Use Repellent: Apply EPA-registered insect repellents containing DEET, picaridin, or IR3535 to your skin. Treat outdoor clothing, boots, and camping gear with permethrin (0.5%), which kills ticks on contact.
The Post-Walk Check: Always perform a full-body tick check on yourself, your children, and your pets after spending time outdoors. Showering within two hours of coming inside drastically reduces your risk.
Remove Ticks Immediately: If you find a tick attached, use fine-tipped tweezers to grasp it as close to the skin's surface as possible. Pull upward with steady, even pressure. Do not twist it or squeeze the body, as this can force its saliva into your wound. Clean the bite area thoroughly with rubbing alcohol or soap and water.

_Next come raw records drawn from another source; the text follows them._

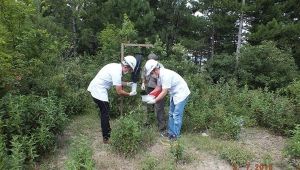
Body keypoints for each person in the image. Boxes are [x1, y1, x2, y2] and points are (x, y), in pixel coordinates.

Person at [87, 55, 137, 144]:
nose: (128, 72)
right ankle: (106, 138)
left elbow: (116, 81)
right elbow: (119, 91)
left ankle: (107, 130)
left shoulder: (115, 66)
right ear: (126, 66)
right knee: (105, 114)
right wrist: (130, 94)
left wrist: (127, 84)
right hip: (98, 90)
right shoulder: (117, 72)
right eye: (129, 70)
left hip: (97, 88)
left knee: (104, 112)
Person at [144, 59, 190, 140]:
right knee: (171, 113)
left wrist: (154, 100)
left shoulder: (165, 75)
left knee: (176, 115)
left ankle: (176, 135)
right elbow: (158, 88)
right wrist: (148, 96)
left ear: (155, 69)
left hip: (181, 93)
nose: (151, 75)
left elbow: (164, 92)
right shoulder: (159, 76)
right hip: (174, 93)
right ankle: (170, 133)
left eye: (151, 73)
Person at [141, 53, 166, 133]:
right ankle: (148, 122)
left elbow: (162, 81)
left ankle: (161, 127)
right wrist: (143, 83)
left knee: (159, 107)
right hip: (149, 87)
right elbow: (144, 75)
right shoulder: (147, 65)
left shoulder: (160, 66)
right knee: (149, 105)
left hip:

Management (If you have been diagnosed) - There is No Known Cure
If a blood test (which checks for alpha-gal specific IgE antibodies) confirms you have AGS, your daily routine will require a few adjustments.
Overhaul Your Diet: You must strictly avoid mammalian meats (beef, pork, lamb, venison, bison, etc.). Switch your protein sources to poultry (chicken, turkey), fish, seafood, or plant-based alternatives.
Watch for Hidden Ingredients: Depending on how sensitive you are, you may need to read ingredient labels very carefully. Lard, suet, mammalian gelatin (found in marshmallows and gummy candies), and sometimes dairy products or whey can trigger a reaction.
Carry an EpiPen: Because AGS can cause sudden, severe anaphylaxis hours after you eat, your doctor will likely prescribe an epinephrine auto-injector. Always keep one with you.
Check Your Medications: Many pills, capsules, and vaccines use mammalian gelatin or magnesium stearate as binders or casings. Always tell your pharmacist and doctors that you have an alpha-gal allergy so they can verify that your medications are mammal-free.
Avoid Future Bites: Getting bitten by another Lone Star tick can cause your antibody levels to spike again, resetting or worsening the allergy.
A Note of Hope: For some individuals, alpha-gal antibody levels can naturally decline over several years—meaning the allergy can occasionally fade or disappear entirely—if you successfully avoid getting bitten by another tick.